Airbus prend officiellement les commandes de la C Series de Bombardier

Un nouveau pilote prend les commandes.

Nathan Denette/PC

Le géant européen Airbus a officiellement pris les commandes de la C Series de Bombardier puisque l'entente intervenue en octobre dernier entre les deux avionneurs a été officialisée vendredi; elle entrera en vigueur le 1er juillet.

Sans verser un sou, le géant européen détiendra 50,01 pour cent du programme de cet avion commercial, qui a coûté 6 milliards $ US à développer. La part de Bombardier devrait être d'environ 31 pour cent. Celle du gouvernement québécois — qui a injecté 1 milliard US en 2015 — passera à environ 19 pour cent.

Avec Airbus installée dans le siège du pilote, des analystes anticipent de nouvelles commandes puisque l'avionneur européen a les reins assez solides pour assurer la viabilité du programme, ce qui devrait rassurer les compagnies aériennes.

Les termes de l'entente prévoient qu'il sera possible pour Airbus de racheter la part de Bombardier dans environ sept ans et celle du gouvernement québécois en 2023.

Même avant la finalisation de la prise de contrôle, les employés de Bombardier ont déjà commencé à ressentir les effets de la transaction à la fin du mois de mai.

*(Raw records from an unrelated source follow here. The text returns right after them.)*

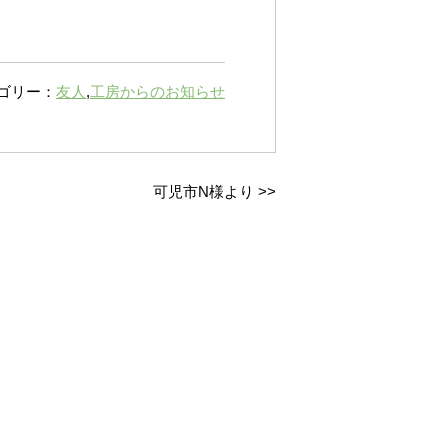
ゴリー：
友人
,
工房からのお知らせ
可児市N様より
>>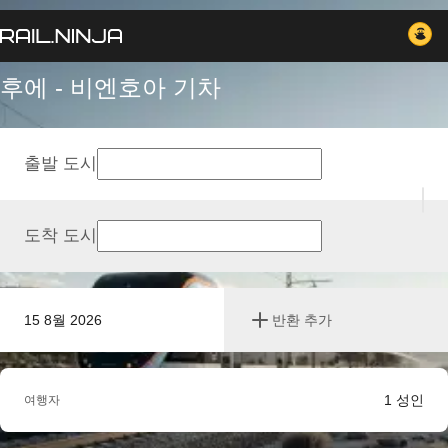
후에 - 비엔호아 기차
출발 도시
도착 도시
15 8월 2026
반환 추가
1
성인
여행자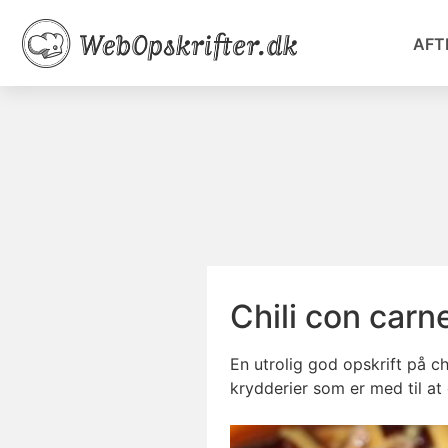
AFT
Chili con carn
En utrolig god opskrift på 
krydderier som er med til at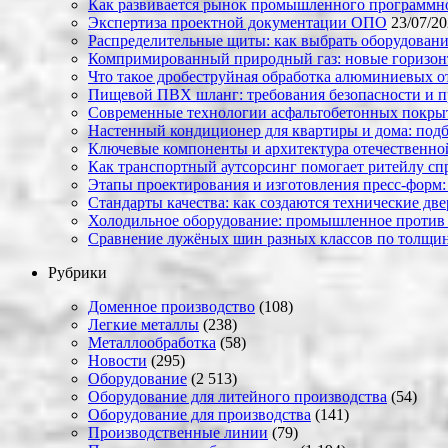
Как развивается рынок промышленного программно
Экспертиза проектной документации ОПО
23/07/2
Распределительные щиты: как выбрать оборудовани
Компримированный природный газ: новые горизон
Что такое дробеструйная обработка алюминиевых о
Пищевой ПВХ шланг: требования безопасности и 
Современные технологии асфальтобетонных покрыти
Настенный кондиционер для квартиры и дома: под
Ключевые компоненты и архитектура отечественн
Как транспортный аутсорсинг помогает ритейлу сп
Этапы проектирования и изготовления пресс-форм:
Стандарты качества: как создаются технические дв
Холодильное оборудование: промышленное против
Сравнение лужёных шин разных классов по толщин
Рубрики
Доменное производство
(108)
Легкие металлы
(238)
Металлообработка
(58)
Новости
(295)
Оборудование
(2 513)
Оборудование для литейного производства
(54)
Оборудование для производства
(141)
Производственные линии
(79)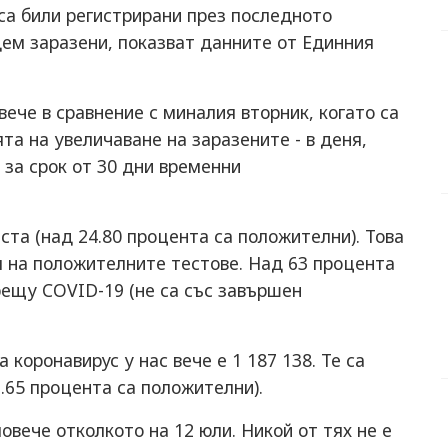
 са били регистрирани през последното
ем заразени, показват данните от Единния
вече в сравнение с миналия вторник, когато са
та на увеличаване на заразените - в деня,
 за срок от 30 дни временни
ста (над 24.80 процента са положителни). Това
 на положителните тестове. Над 63 процента
рещу COVID-19 (не са със завършен
коронавирус у нас вече е 1 187 138. Те са
1.65 процента са положителни).
овече отколкото на 12 юли. Никой от тях не е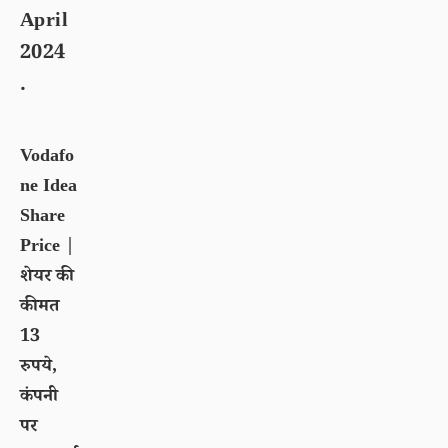
April
2024
.
Vodafo
ne Idea
Share
Price |
शेयर की
कीमत
13
रुपये,
कंपनी
पर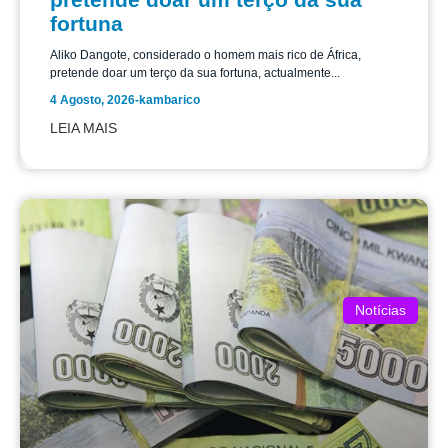
fortuna
Aliko Dangote, considerado o homem mais rico de África,
pretende doar um terço da sua fortuna, actualmente...
4 Agosto, 2026
-
kambarico
LEIA MAIS
Notícias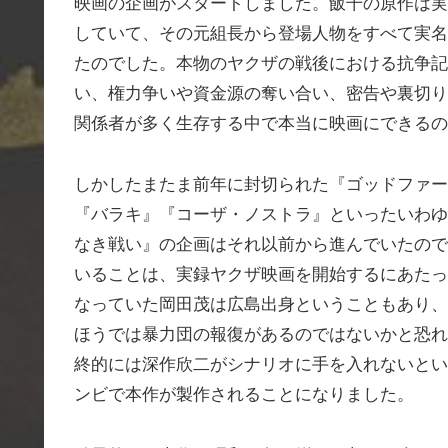
映画の企画がスタートしました。飯干の原作は実
していて、その元組長から登場人物をすべて実名
たのでした。本物のヤクザの戦後における抗争記
い、権力争いや資金源の奪い合い、密告や裏切り
関係者が多く生存する中で本当に映画にできるの
しかしたまたま前年に封切られた『ゴッドファー
『バラキ』『コーザ・ノストラ』といったいわゆ
なき戦い』の企画はそれ以前から進んでいたので
いることは、実録ヤクザ映画を開始するにあたっ
なっていた岡田茂は広島出身ということもあり、
ほうでは暴力団の報復があるのではないかと恐れ
終的には深作欣二がシナリオに手を入れないとい
ンビで本作が製作されることになりました。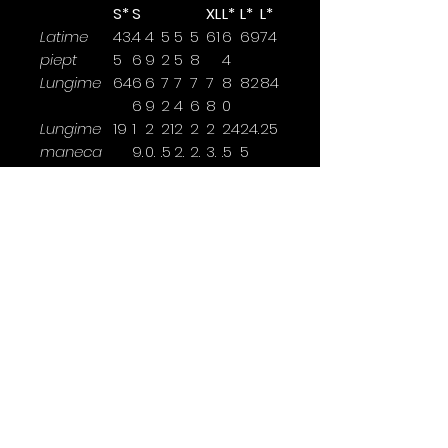
S*
S
XL
L*
L*
L*
Latime
43.
4
4
5
5
5
61
6
69
74
piept
5
6
9
2
5
8
4
Lungime
64
6
6
7
7
7
7
8
82
84
6
9
2
4
6
8
0
Lungime
19
1
2
21
2
2
2
24
24.
25
maneca
9.
0.
.5
2.
2.
3.
.5
5
5
5
5
5
5
Latimea se masoara la 2,5cm
sub brat.
*marimi disponibile doar pentru
anumite culori
Contact
0763 786 005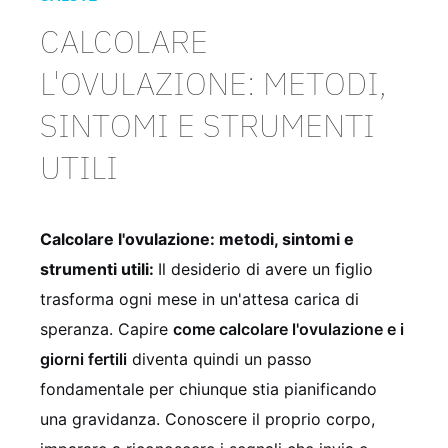
CALCOLARE
L'OVULAZIONE: METODI,
SINTOMI E STRUMENTI
UTILI
Calcolare l'ovulazione: metodi, sintomi e
strumenti utili:
Il desiderio di avere un figlio
trasforma ogni mese in un'attesa carica di
speranza. Capire
come calcolare l'ovulazione e i
giorni fertili
diventa quindi un passo
fondamentale per chiunque stia pianificando
una gravidanza. Conoscere il proprio corpo,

À Mirabel, Bombardier Aéronautique et la société en commandite responsable de la C Series travaillent déjà de façon distincte, ce qui a changé les habitudes des travailleurs affectés à la C Series et au CRJ qui se côtoient.

De plus, le logo d'Airbus a fait son apparition aux côtés de celui de Bombardier sur les panneaux indicateurs du site d'assemblage situé dans les Laurentides.

Réduire les coûts

Philippe Balducchi, le cadre du géant européen qui sera responsable de la C Series, a déjà indiqué qu'il comptait aller voir rapidement les fournisseurs de Bombardier dans le but de réduire les coûts de production de l'avion.

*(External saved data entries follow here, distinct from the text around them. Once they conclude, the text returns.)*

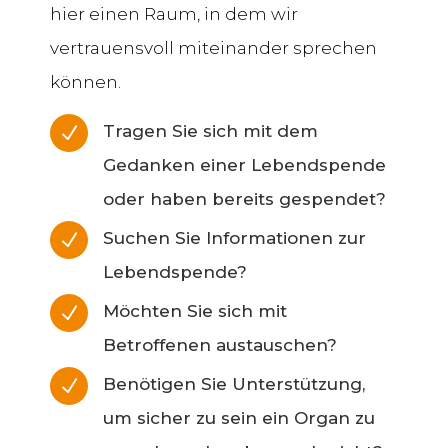
hier einen Raum, in dem wir
vertrauensvoll miteinander sprechen
können.
Tragen Sie sich mit dem
N
Gedanken einer Lebendspende
oder haben bereits gespendet?
Suchen Sie Informationen zur
N
Lebendspende?
Möchten Sie sich mit
N
Betroffenen austauschen?
Benötigen Sie Unterstützung,
N
um sicher zu sein ein Organ zu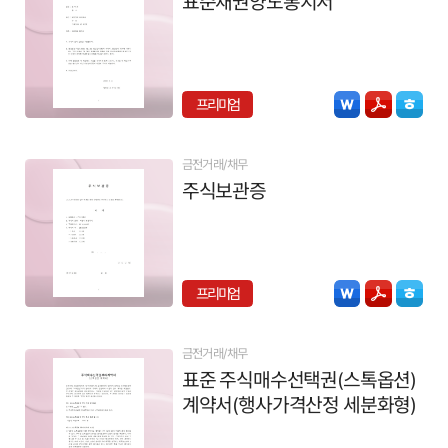
표준채권양도통지서
프리미엄
금전거래/채무
주식보관증
프리미엄
금전거래/채무
표준 주식매수선택권(스톡옵션)
계약서(행사가격산정 세분화형)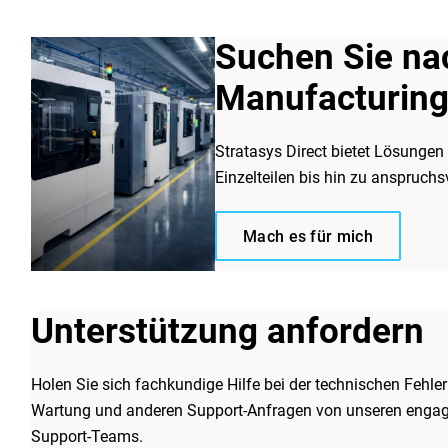
Suchen Sie n
Manufacturing
Stratasys Direct bietet Lösungen f
Einzelteilen bis hin zu anspruch
Mach es für mich
Unterstützung anfordern
Holen Sie sich fachkundige Hilfe bei der technischen Fehle
Wartung und anderen Support-Anfragen von unseren engagi
Support-Teams.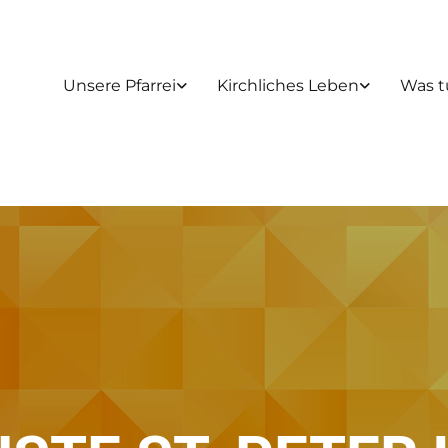
Unsere Pfarrei
Kirchliches Leben
Was t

Afin d'obtenir des concessions au niveau des prix, Airbus compte faire miroiter une hausse des volumes découlant d'une accélération des ventes de la C Series.

Le mois dernier, M. Balducchi n'avait pas voulu confirmer la possibilité que la C Series adopte le nom de la famille «A200. Un changement d'appellation ferait en sorte que l'avion de Bombardier s'harmoniserait aux autres gammes d'Airbus, comme celle du A320.

Airbus et Bombardier compteront chacun six membres au sein de l'équipe de direction, mais la gestion, les ventes et le marketing, notamment, seront confiés à des employés du géant européen. Actuellement vice-président du programme de la C Series, Rob Dewar sera le chef du soutien à la clientèle et chef de l'ingénierie.

À la Bourse de Toronto, l'action de Bombardier a clôturé à 4,92 $, en hausse de huit cents, ou 1,65 pour cent.